→ **Document passage**:
- Opening Delimiter -
The problem is, *which* member of the union are you initializing?  If your
union has int and double members, and you initialize it to 0, which member
does this initialize?  Remember that C converts int to double as necessary.
Suppressing the conversion for this case only is an awkward special case,
and creates other problems.

Nobody contends that the "first member" rule is a particularly useful way
of initializing unions.  It is there because (a) "doing it right" isn't
easy and there is little experience with the problems created, but (b) it
really is necessary to make initialization of unions meaningful, if only
so you can answer questions like "what does initialization to 0 mean?".
The "first member" rule is solely a matter of needing to do something,
not having any clear indication that there is any "best" way, and wanting
to avoid dangerous complexity.  The "first member" rule has the virtue
that there *is* implementation experience with it, so its effects are
understood to some extent.  Not true of most alternatives.
-- 
				Henry Spencer @ U of Toronto Zoology
				{allegra,ihnp4,linus,decvax}!utzoo!henry

grahamr@azure.UUCP (Graham Ross) (10/31/84)

Three comments about non-zero NULL:

1. Because of implicit comparison with zero, as in "while(p)s;", this idea
is cannot be implemented simply by changing stdio.h to read
#define NULL ((char*)0x87654321)

2. In making changes to the compiler, this must remain zero:
	(p = NULL , (int)p)
Also, for every declared "var", this must remain one:
	(p = &var , (int)p != 0)

3. The issue of how a union can be set to zero was handled properly by the
correspondent who said the first member is initialized to zero.  A further
note might be made that exec(2) need not know where to put the 0x87654321
patterns; crt0 or something emitted by the linker can do this, but perhaps
with a substantial amount of work and/or abandonment by Unix of the
"common model" for linking.

	Graham Ross, Tektronix, ...!tektronix!tekmdp!grahamr

henry@utzoo.UUCP (Henry Spencer) (11/04/84)

> 1. Because of implicit comparison with zero, as in "while(p)s;", this idea
> is cannot be implemented simply by changing stdio.h to read
> #define NULL ((char*)0x87654321)
- Closing Delimiter -
→ **Record extracts**:
- Opening Delimiter -
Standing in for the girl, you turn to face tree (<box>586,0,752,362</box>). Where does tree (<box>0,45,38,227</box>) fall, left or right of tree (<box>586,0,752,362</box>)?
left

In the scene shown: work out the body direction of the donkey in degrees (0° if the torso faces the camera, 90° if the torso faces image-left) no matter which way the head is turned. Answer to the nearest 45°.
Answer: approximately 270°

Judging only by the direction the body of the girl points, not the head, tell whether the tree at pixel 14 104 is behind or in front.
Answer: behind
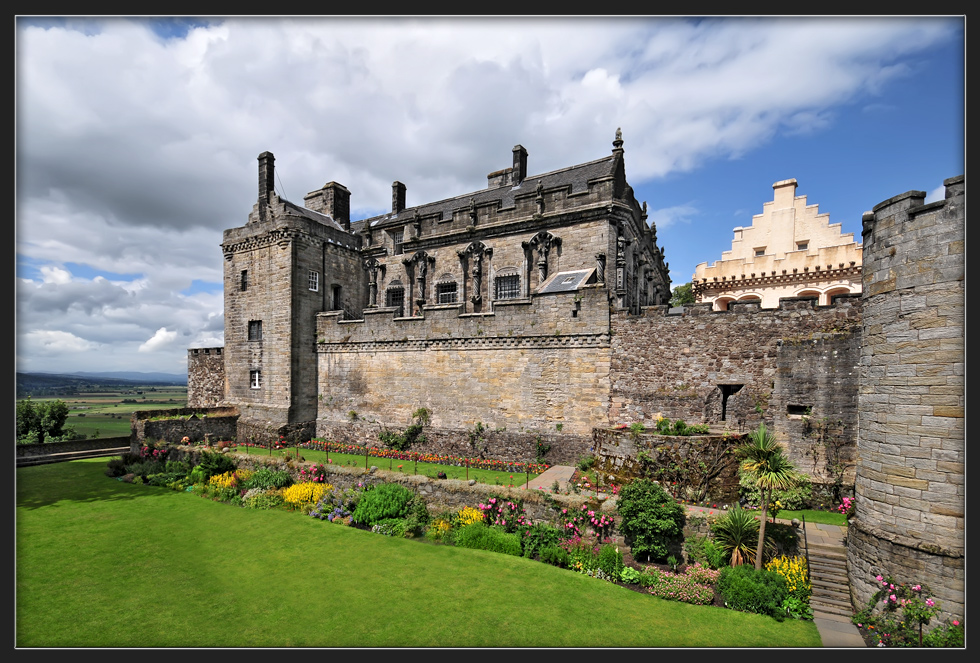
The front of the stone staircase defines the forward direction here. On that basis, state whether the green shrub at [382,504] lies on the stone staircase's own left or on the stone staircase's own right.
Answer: on the stone staircase's own right

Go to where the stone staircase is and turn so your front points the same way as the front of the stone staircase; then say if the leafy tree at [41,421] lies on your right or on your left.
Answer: on your right

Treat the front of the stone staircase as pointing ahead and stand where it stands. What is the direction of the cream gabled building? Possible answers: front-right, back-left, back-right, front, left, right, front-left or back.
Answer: back

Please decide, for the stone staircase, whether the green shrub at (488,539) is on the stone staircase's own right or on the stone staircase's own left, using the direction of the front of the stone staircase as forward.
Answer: on the stone staircase's own right

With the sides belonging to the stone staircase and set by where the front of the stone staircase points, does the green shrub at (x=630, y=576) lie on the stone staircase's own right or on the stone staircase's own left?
on the stone staircase's own right

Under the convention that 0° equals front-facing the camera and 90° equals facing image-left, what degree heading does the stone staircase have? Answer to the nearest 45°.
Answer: approximately 0°
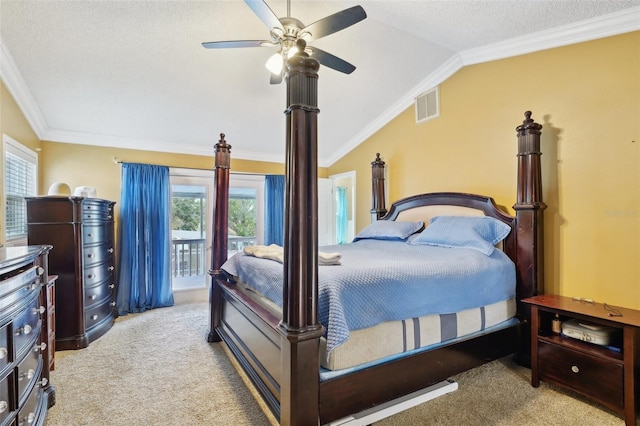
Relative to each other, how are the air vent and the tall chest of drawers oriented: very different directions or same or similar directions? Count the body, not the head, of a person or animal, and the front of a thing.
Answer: very different directions

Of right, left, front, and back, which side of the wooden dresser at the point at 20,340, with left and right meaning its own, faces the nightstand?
front

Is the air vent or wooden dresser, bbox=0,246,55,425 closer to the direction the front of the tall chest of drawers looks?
the air vent

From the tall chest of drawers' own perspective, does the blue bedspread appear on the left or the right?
on its right

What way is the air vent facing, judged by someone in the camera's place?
facing the viewer and to the left of the viewer

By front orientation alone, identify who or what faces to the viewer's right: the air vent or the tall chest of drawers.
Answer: the tall chest of drawers

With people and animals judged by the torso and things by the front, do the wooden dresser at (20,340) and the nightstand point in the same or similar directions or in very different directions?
very different directions

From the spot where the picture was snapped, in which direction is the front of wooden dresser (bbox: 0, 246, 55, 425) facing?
facing the viewer and to the right of the viewer

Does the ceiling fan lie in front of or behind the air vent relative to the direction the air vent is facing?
in front

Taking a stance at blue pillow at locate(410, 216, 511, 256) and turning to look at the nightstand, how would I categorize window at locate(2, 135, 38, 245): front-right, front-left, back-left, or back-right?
back-right

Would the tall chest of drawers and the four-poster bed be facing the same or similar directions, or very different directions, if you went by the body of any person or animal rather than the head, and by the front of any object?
very different directions

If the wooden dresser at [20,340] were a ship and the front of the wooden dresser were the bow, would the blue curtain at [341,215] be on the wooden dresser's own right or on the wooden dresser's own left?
on the wooden dresser's own left
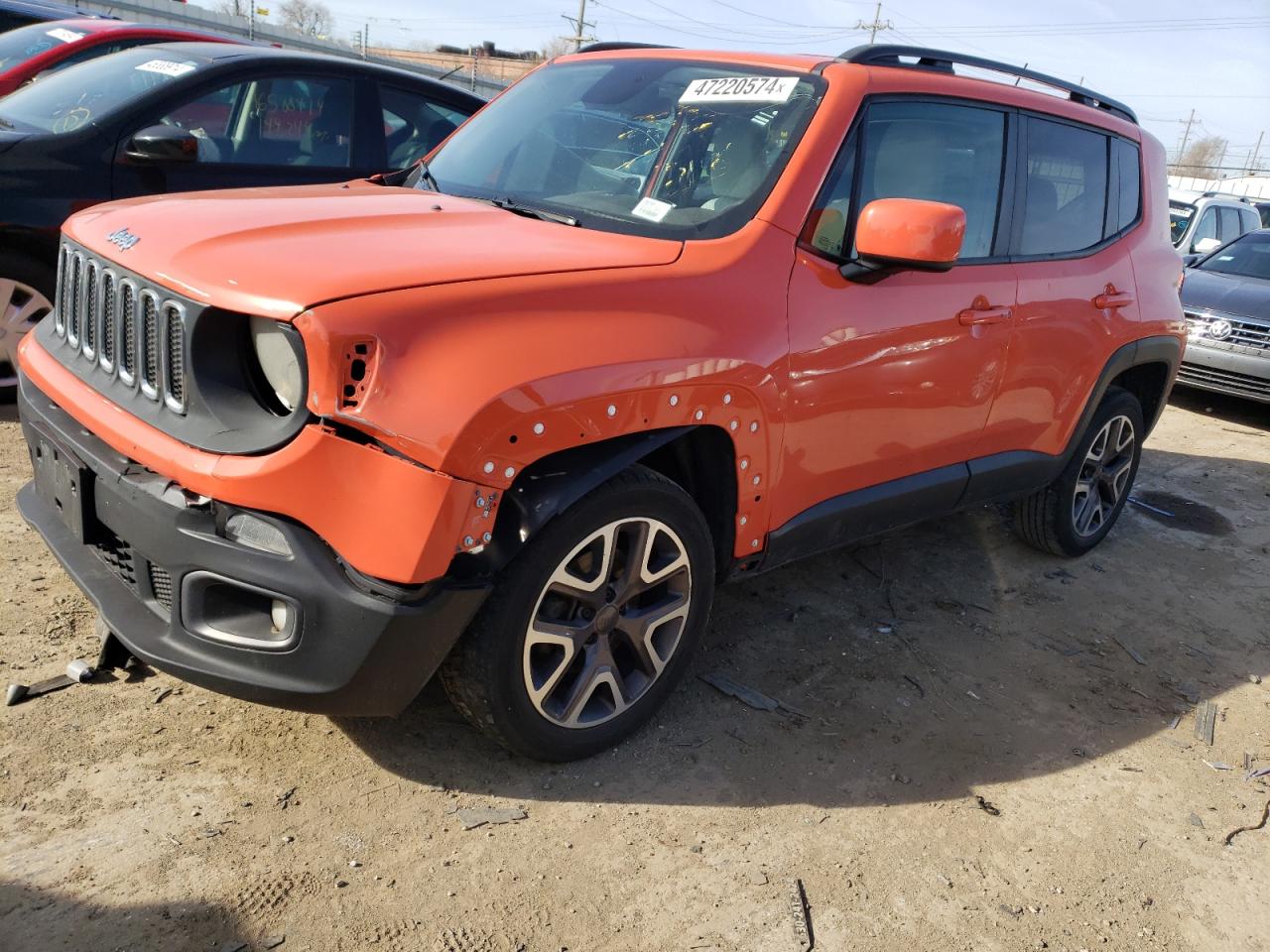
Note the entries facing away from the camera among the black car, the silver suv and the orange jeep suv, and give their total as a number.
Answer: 0

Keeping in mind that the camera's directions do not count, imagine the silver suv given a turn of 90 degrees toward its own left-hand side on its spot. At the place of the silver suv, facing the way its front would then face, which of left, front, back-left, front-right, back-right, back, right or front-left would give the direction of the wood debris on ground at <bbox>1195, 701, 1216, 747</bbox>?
front-right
- Closing Delimiter -
→ **Tasks**:
1. Reproduce the thread on union initialization and NULL between "The problem is, *which*" and "double as necessary.", inclusive.
2. In the thread on union initialization and NULL, what virtue is claimed for the "first member" rule?

→ **Responses to the tasks**:
1.
The problem is, *which* member of the union are you initializing?  If your
union has int and double members, and you initialize it to 0, which member
does this initialize?  Remember that C converts int to double as necessary.

2. There is implementation experience with it, so its effects are understood to some extent.